Dataset items
########################################

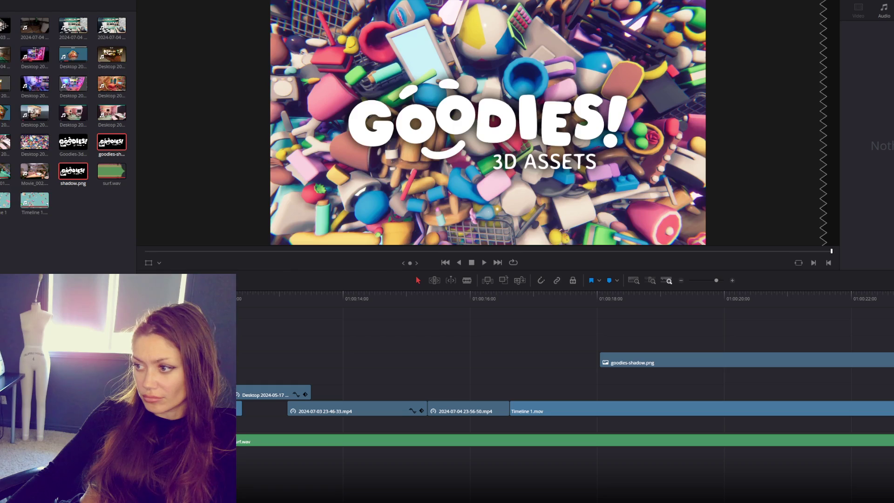
pyautogui.click(349, 408)
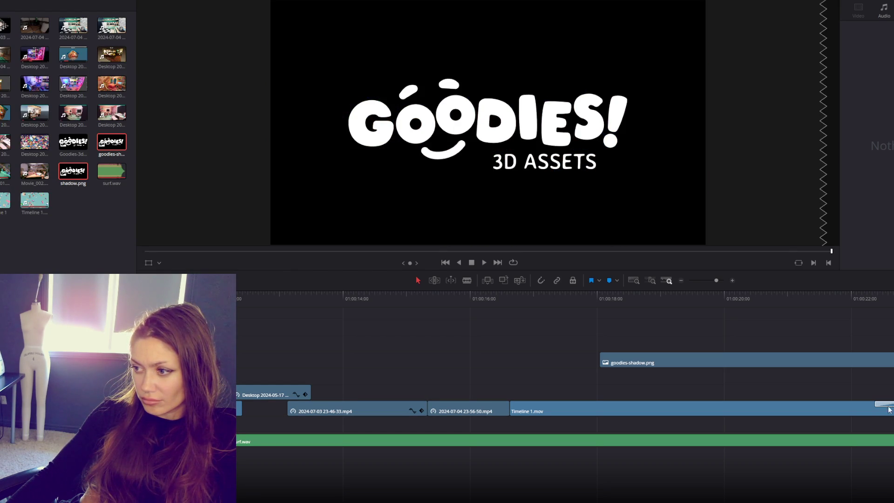
pyautogui.click(828, 295)
pyautogui.press('space')
# Lengthen Timeline 1.mov's fade-out, trim its end shorter, and replay from 01:00:16.
pyautogui.moveTo(875, 403); pyautogui.dragTo(738, 404)
pyautogui.click(614, 298)
pyautogui.press('space')
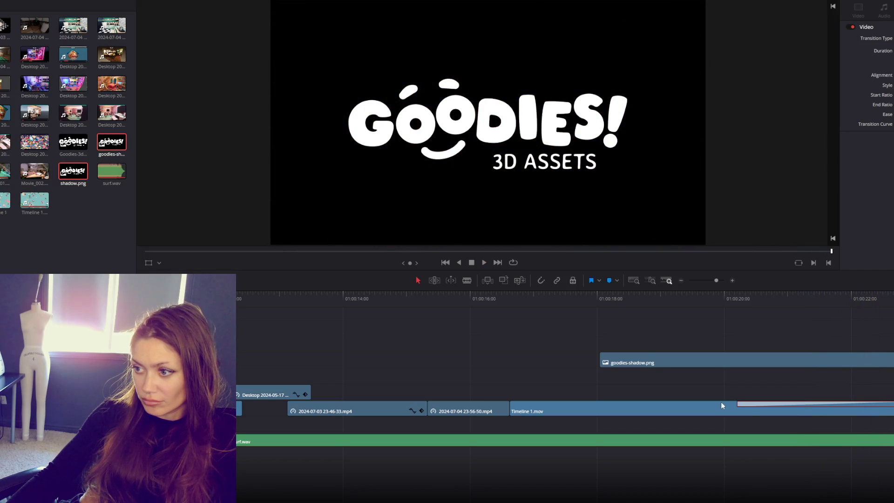
pyautogui.moveTo(738, 402); pyautogui.dragTo(716, 403)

########################################

* [What you have to do]:
Write out the data in full and exactly as given, though without the images.

* [The completed task]:
pyautogui.click(349, 408)
pyautogui.click(828, 295)
pyautogui.press('space')
# Lengthen Timeline 1.mov's fade-out, trim its end shorter, and replay from 01:00:16.
pyautogui.moveTo(875, 403); pyautogui.dragTo(738, 404)
pyautogui.click(614, 298)
pyautogui.press('space')
pyautogui.moveTo(738, 402); pyautogui.dragTo(716, 403)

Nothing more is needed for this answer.